Bank Indonesia Holds Rate Steady to Guard Vulnerable Currency

  • Indonesia’s central bank left its benchmark interest rate at a record low to protect the currency, and said it had formulated a plan to deal with eventual U.S. policy tightening.
  • Bank Indonesia kept the seven-day reverse repurchase rate at 3.5% on 19 Aug 21, as expected by all 28 analysts in a Bloomberg survey. Interest rates have been on hold since Feb 21’s 25-basis point reduction, and are widely expected to stay at this level throughout 2021.
  • “The decision is consistent with the need to maintain the exchange rate and financial system amid low inflation, and for the economy to recover from the pandemic impact,” Governor Perry Warjiyo said at a briefing in Jakarta.
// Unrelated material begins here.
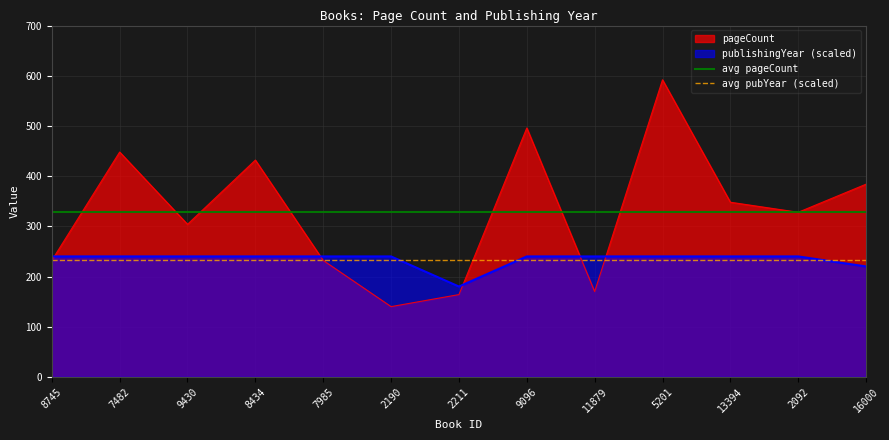

What is the minimum value for pageCount?

140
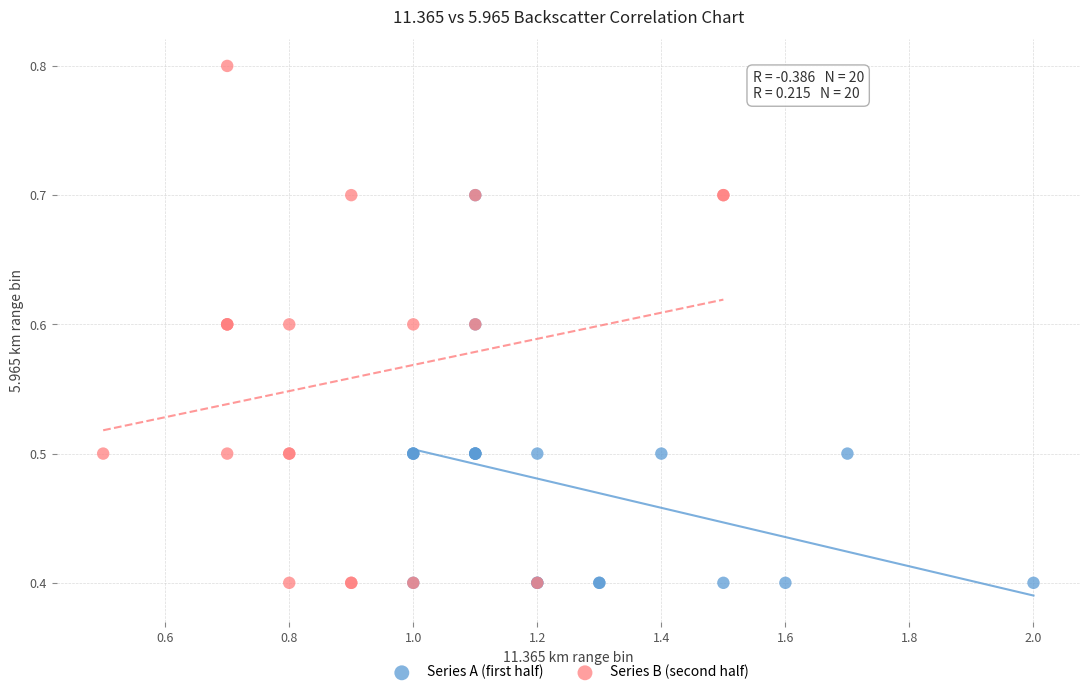

Which series reaches the maximum Y coordinate?

Series B (second half)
Monetary policy will remain loose and accommodative, he said.
  • The decision comes with Bank Indonesia keen to protect the rupiah, given the weaker economic outlook amid the pandemic and the risk that potential U.S. monetary policy tightening could spark a sell-off of emerging-market assets.
  • Indonesia was among emerging markets hardest hit in 2013 when the U.S. Federal Reserve began unwinding its easy policy from the global financial crisis.
  • This time, Warjiyo said Bank Indonesia had formulated a plan to deal with local fallout and had experience with policies to mitigate the impact, as well as ample foreign-exchange reserves.
  • Warjiyo said the Fed has communicated its exit policy clearly and transparently, while markets already know how to digest the taper talk this time around.
  • Bank Indonesia can deal with the fallout via a policy of triple intervention — in the foreign exchange market, domestic non-deliverable forwards market, and the government bond market — and by coordinating with the Finance Ministry to manage yield differentials from the U.S., he said.